In ones and twos, men got out of the cars. Shadows became substance as lights revealed solid shapes moving toward the jail door. Atticus remained where he was. The men hid him from view.
“He in there, Mr. Finch?” a man said.
“He is,” we heard Atticus answer, “and he’s asleep. Don’t wake him up.”
In obedience to my father, there followed what I later realized was a sickeningly comic aspect of an unfunny situation: the men talked in near-whispers. (Lee 151)
This passage signals the regard in which Atticus is held by the entirety of Maycomb. The black townspeople and whites sympathetic to Tom’s situation respect Atticus for his social conscience, and even the white southerners who disagree with Atticus appreciate his fairness and ability to take a stand. In this scene, the naked courage Atticus displays is nearly enough to back down this drunk, emotional mob, although in the end it takes an intervention by Scout and Jem to diffuse the threat of violence. Regardless of the outcome, the mere fact that a white man would risk his life for a black man in the Jim Crow south – and that a white-collar lawyer would go out on a limb for a poverty-stricken sharecropper – is powerful indeed.
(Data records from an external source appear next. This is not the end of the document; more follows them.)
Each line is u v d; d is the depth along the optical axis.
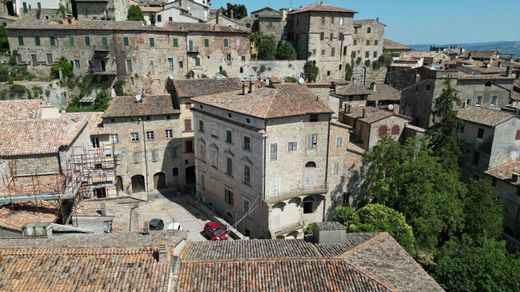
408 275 22.97
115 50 79.44
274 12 112.62
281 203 44.06
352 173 49.06
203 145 52.59
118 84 80.50
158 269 20.16
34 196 29.48
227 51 90.12
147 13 118.25
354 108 63.25
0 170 30.61
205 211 51.88
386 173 46.91
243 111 42.91
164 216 51.12
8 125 34.12
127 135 55.94
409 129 57.75
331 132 45.97
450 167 51.75
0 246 21.34
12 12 102.12
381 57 110.00
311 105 44.19
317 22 99.12
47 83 72.56
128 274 19.81
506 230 49.59
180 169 60.88
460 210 43.53
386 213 38.50
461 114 58.44
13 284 19.03
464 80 66.12
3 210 29.16
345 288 21.30
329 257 23.58
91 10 98.06
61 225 27.00
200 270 22.38
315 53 100.81
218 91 60.34
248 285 21.36
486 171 52.75
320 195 46.97
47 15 99.69
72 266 20.19
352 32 104.31
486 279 31.16
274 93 44.06
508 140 53.41
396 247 26.38
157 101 59.22
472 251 34.72
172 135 59.06
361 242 26.36
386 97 77.38
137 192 59.09
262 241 27.52
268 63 95.44
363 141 58.09
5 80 73.31
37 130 33.91
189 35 84.81
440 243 45.91
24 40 77.56
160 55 82.75
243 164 45.03
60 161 32.31
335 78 105.00
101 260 20.59
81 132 38.91
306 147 44.72
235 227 48.28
Ultimately, the deck is stacked against Tom Robinson, and despite the number of ways in which Atticus demonstrates in court that the case has no merit, Tom is found guilty. Along with another plot development, this unfair judgment represents a loss of innocence for Scout. Fortunately for her, she has a wise and understanding father to guide her through this process; in addition to being a man of tremendous social justice, he is also a model parent. Atticus always seems to know what to say to his children during times of difficulty, and also what to do in any given situation. In many ways, he is the idealized version of a father that, sadly, many today are not accorded. In contemporary times, having two children raised by a single male parent seems strange indeed.
Atticus Finch is courageous, tolerant, generous, kind, and fair. The 1962 film version, starring Gregory Peck, was so successful in achieving Lee’s vision of the character that, in 2003, the American Film Institute ranked Atticus Finch as the #1 cinematic hero of the twentieth century in their “AFI’s 100 Years . . . 100 Heroes and Villains,” narrowly edging out both Indiana Jones and James Bond. As I move through life, I try to be an Atticus Finch in all that I do. It doesn’t always work, but I find that this character has helped me when it comes to interacting with other people: I try to be tolerant, I try to be fair, and I try to see in them the value that they themselves possess, not the value that society places upon them.